The motif of the wilderness is central to The Shadow of the Galilean. Andreas views the desert wilderness around Jerusalem as a no man’s land—a dangerous but potentially liberating world outside the control of either the Romans or their Jewish subjects. This impression is heightened when he encounters Baruch, who has been exiled from his Essene community and is wandering the desert on the brink of starvation.
Caught between the Romans and his Jewish community when Pilate asks him to be an informant, Andreas feels that he is still metaphorically in this no-man’s-land. He finds himself drawn to the ideas of men who have also lived in the wilderness: Barabbas, Baruch, Bannus, and Jesus. In times of Political and Religious Upheaval, no man’s land is a place where men can go to “reflect…and seek God’s will in the solitude of an oasis” (13). In the wilderness, ideas that are politically dangerous can become fully developed; it is a place of debate and resistance. Communities take to the wilderness when their ideas are too dangerous for the rest of society: the Essenes and the Zealots both function outside the regular boundaries of Jewish and Roman society.

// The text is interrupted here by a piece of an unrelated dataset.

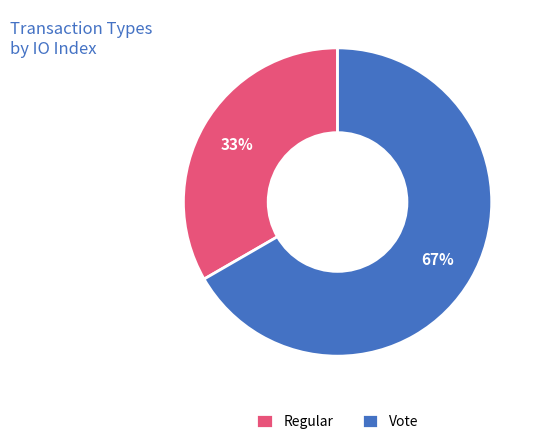

Is there a majority slice in this chart?

Yes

Exodus, one of the books in the Old Testament, contains the story of Jewish people fleeing Egypt to wander in the wilderness until Moses tells them “not to wait for divine intervention or the help of other men” but to “trust in themselves and rise above their present distress” (8). In a way, the Jewish community at this time is once again in the wilderness: They are oppressed by Roman rule and yearn for change. The ideas of Jesus could represent a path out of the wilderness for those who choose to accept them, as Andreas appears to at the end of the story.
Frequent use of parables and bible passages contributes to the theme of Historiography and the Ethics of Narrative. Gerd Theissen has characters quote passages from the bible: both the Old Testament, from books like Psalms, Leviticus, or Ecclesiastes, and the New Testament when they quote Jesus. In doing so, Theissen puts his book in dialogue with biblical writing and uses his characters to highlight the religious ideas and discussions that may have been happening in first century Palestine. By including passages from the New Testament, Theissen allows the reader to see how people may have reacted to Jesus’s ideas. In moments like this, he is doing the work historiography: He is interpreting historical sources and engaging in the discussion surrounding the historical Jesus.

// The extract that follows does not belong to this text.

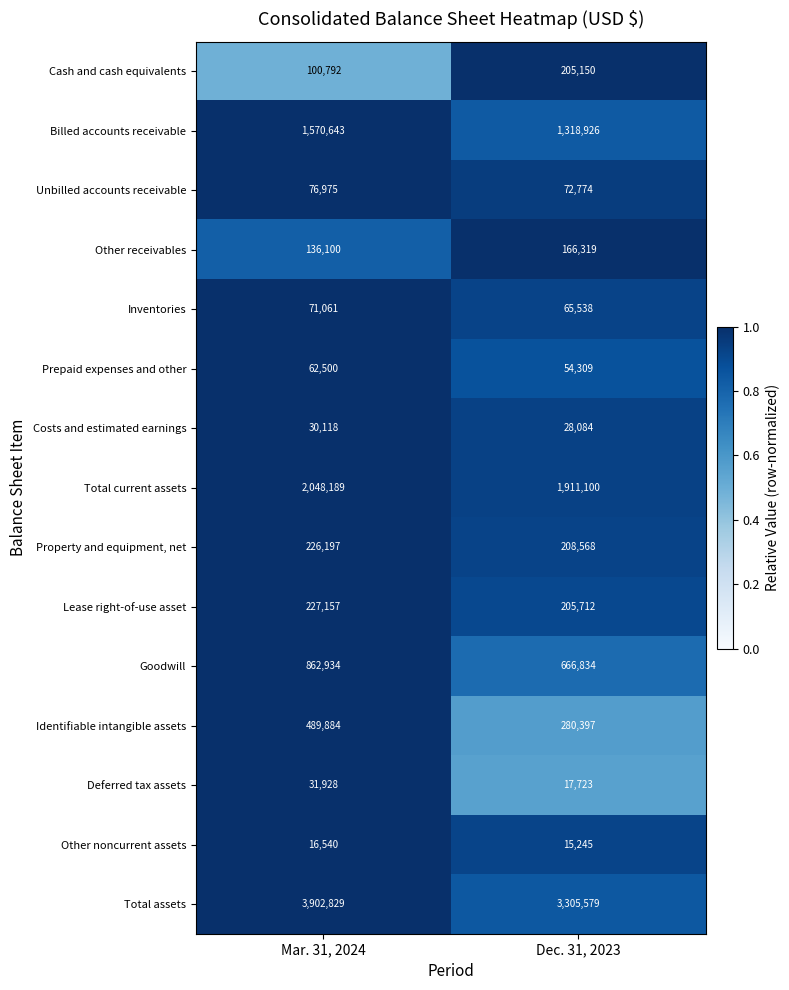

What is the sum of the Deferred tax assets values at Mar. 31, 2024 and Dec. 31, 2023?

49651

Theissen uses the parables in a similar manner. Andreas states that “Parables of God are… stories in which something changes, or, more accurately, parables are stories in which the hearer is so involved that he or she changes” (133). The parables change Andreas, too. He internalizes Jesus’s message and is able to see the world anew. Jesus’s followers are also changed by his parables; those who identified strongly with them go on to start the early Christian movement. Similarly, the reader of The Shadow of the Galilean may also be changed after having heard this account of Jesus’s life, especially because Theissen sometimes approaches parables in a way that differs from most Christian doctrines.

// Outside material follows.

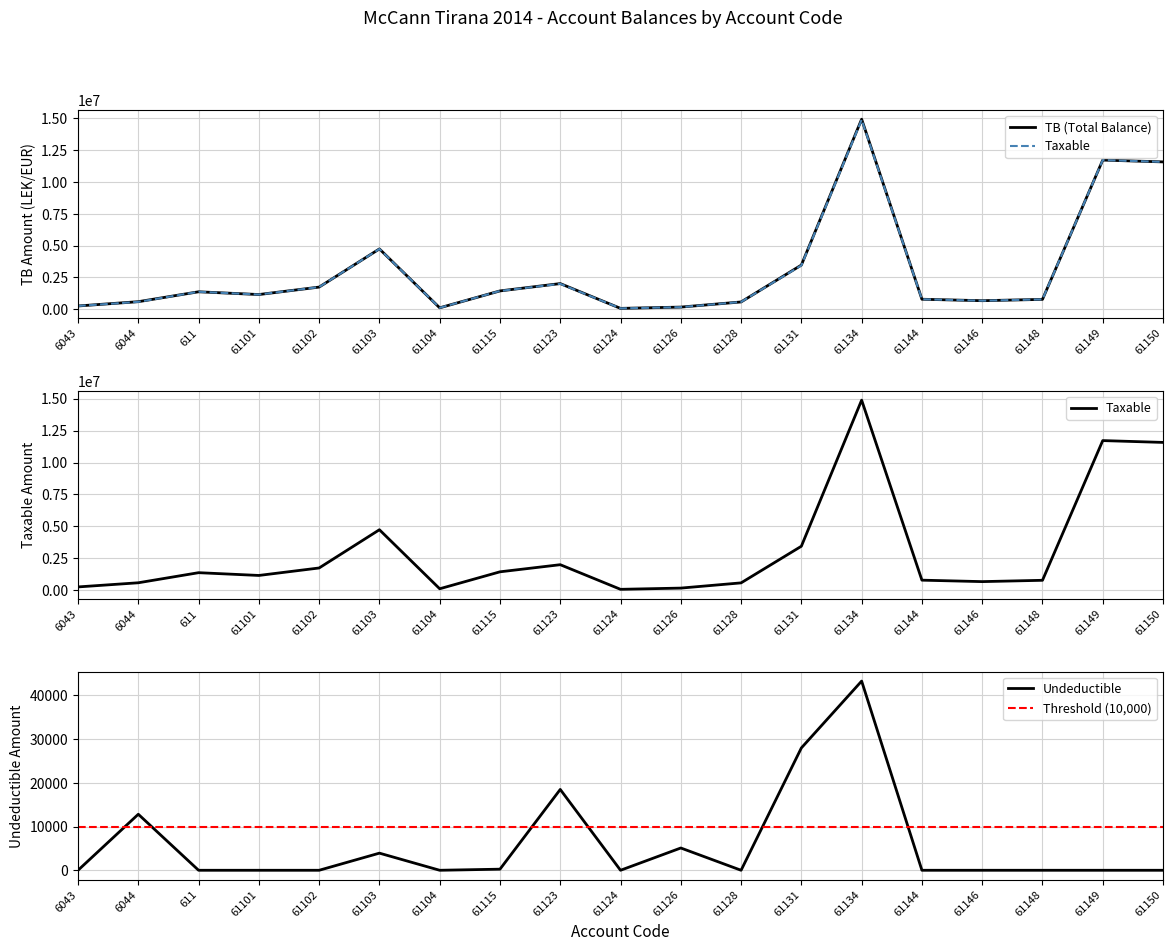

What is the label of the 2nd point from the right?

61149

In The Shadow of the Galilean, beasts symbolize an oppressive empire that often denies or fails to recognize its inhumanity. When Andreas meets Pilate, Pilate insists several times that he is “not inhuman.” Later, Andreas has a dream where Pilate turns into a “spitting monster” who insists that he is “not a beast” (25). A man defeats the beast, and Andreas realizes that the beast represents not just Pilate’s crimes against the Jewish people, but the crimes of the whole Roman Empire. He reflects on the similarities between his dream and a passage from the book of Daniel, where Daniel dreams of four beasts rising from the sea. The four beasts are typically thought to represent the four “bestial” empires that have oppressed the Jewish people: the Babylonians, the Medes, the Persians, and the Greeks. In Daniel, the four beasts are defeated, representing the hope that one day, all empires will be defeated and the kingdom of man will begin. Andreas believes that his dream is telling him that the Roman empire is the last bestial empire.
At the end of the book, Andreas has a second dream about beasts rising from the sea and terrorizing humans. They are finally defeated by one man who emanates “a warm light” (184). Andreas recognizes this man to be Jesus and feels certain that Jesus will reappear one day and put an end to “the rule of the beasts” (184) once and for all.